▶ **GOAL**
Repeat every one of the rows below word for word, keeping them in the same order.

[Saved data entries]

•••

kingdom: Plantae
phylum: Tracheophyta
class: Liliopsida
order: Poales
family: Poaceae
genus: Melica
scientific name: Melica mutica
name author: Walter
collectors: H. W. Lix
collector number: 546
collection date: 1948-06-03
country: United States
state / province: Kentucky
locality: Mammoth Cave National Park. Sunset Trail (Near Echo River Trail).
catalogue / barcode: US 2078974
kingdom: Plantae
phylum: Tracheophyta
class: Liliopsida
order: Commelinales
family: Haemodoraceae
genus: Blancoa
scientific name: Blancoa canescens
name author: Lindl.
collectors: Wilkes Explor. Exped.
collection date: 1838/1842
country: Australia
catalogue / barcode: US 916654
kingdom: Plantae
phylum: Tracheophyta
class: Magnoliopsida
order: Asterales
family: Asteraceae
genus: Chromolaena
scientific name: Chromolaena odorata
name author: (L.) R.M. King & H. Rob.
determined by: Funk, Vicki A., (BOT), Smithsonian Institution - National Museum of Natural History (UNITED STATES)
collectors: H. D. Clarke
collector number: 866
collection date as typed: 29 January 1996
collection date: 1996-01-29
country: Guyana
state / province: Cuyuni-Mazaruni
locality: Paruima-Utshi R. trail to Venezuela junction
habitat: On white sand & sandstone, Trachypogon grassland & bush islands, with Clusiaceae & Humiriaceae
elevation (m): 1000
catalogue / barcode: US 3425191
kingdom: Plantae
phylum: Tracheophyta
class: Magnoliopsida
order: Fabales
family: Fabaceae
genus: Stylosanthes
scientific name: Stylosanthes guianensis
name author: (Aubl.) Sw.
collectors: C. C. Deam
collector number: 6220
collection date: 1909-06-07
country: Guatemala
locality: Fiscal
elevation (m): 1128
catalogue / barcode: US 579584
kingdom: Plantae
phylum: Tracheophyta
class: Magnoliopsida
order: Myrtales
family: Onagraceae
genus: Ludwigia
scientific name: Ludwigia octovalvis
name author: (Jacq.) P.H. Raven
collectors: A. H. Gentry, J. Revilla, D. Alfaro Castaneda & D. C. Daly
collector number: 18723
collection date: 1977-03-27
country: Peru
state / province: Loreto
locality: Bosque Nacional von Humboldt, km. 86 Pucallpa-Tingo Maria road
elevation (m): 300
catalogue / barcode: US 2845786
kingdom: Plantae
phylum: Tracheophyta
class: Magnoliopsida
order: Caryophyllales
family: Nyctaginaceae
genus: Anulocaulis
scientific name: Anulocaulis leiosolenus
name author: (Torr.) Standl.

•••

▶ **FINAL RESULT**
kingdom: Plantae
phylum: Tracheophyta
class: Liliopsida
order: Poales
family: Poaceae
genus: Melica
scientific name: Melica mutica
name author: Walter
collectors: H. W. Lix
collector number: 546
collection date: 1948-06-03
country: United States
state / province: Kentucky
locality: Mammoth Cave National Park. Sunset Trail (Near Echo River Trail).
catalogue / barcode: US 2078974
kingdom: Plantae
phylum: Tracheophyta
class: Liliopsida
order: Commelinales
family: Haemodoraceae
genus: Blancoa
scientific name: Blancoa canescens
name author: Lindl.
collectors: Wilkes Explor. Exped.
collection date: 1838/1842
country: Australia
catalogue / barcode: US 916654
kingdom: Plantae
phylum: Tracheophyta
class: Magnoliopsida
order: Asterales
family: Asteraceae
genus: Chromolaena
scientific name: Chromolaena odorata
name author: (L.) R.M. King & H. Rob.
determined by: Funk, Vicki A., (BOT), Smithsonian Institution - National Museum of Natural History (UNITED STATES)
collectors: H. D. Clarke
collector number: 866
collection date as typed: 29 January 1996
collection date: 1996-01-29
country: Guyana
state / province: Cuyuni-Mazaruni
locality: Paruima-Utshi R. trail to Venezuela junction
habitat: On white sand & sandstone, Trachypogon grassland & bush islands, with Clusiaceae & Humiriaceae
elevation (m): 1000
catalogue / barcode: US 3425191
kingdom: Plantae
phylum: Tracheophyta
class: Magnoliopsida
order: Fabales
family: Fabaceae
genus: Stylosanthes
scientific name: Stylosanthes guianensis
name author: (Aubl.) Sw.
collectors: C. C. Deam
collector number: 6220
collection date: 1909-06-07
country: Guatemala
locality: Fiscal
elevation (m): 1128
catalogue / barcode: US 579584
kingdom: Plantae
phylum: Tracheophyta
class: Magnoliopsida
order: Myrtales
family: Onagraceae
genus: Ludwigia
scientific name: Ludwigia octovalvis
name author: (Jacq.) P.H. Raven
collectors: A. H. Gentry, J. Revilla, D. Alfaro Castaneda & D. C. Daly
collector number: 18723
collection date: 1977-03-27
country: Peru
state / province: Loreto
locality: Bosque Nacional von Humboldt, km. 86 Pucallpa-Tingo Maria road
elevation (m): 300
catalogue / barcode: US 2845786
kingdom: Plantae
phylum: Tracheophyta
class: Magnoliopsida
order: Caryophyllales
family: Nyctaginaceae
genus: Anulocaulis
scientific name: Anulocaulis leiosolenus
name author: (Torr.) Standl.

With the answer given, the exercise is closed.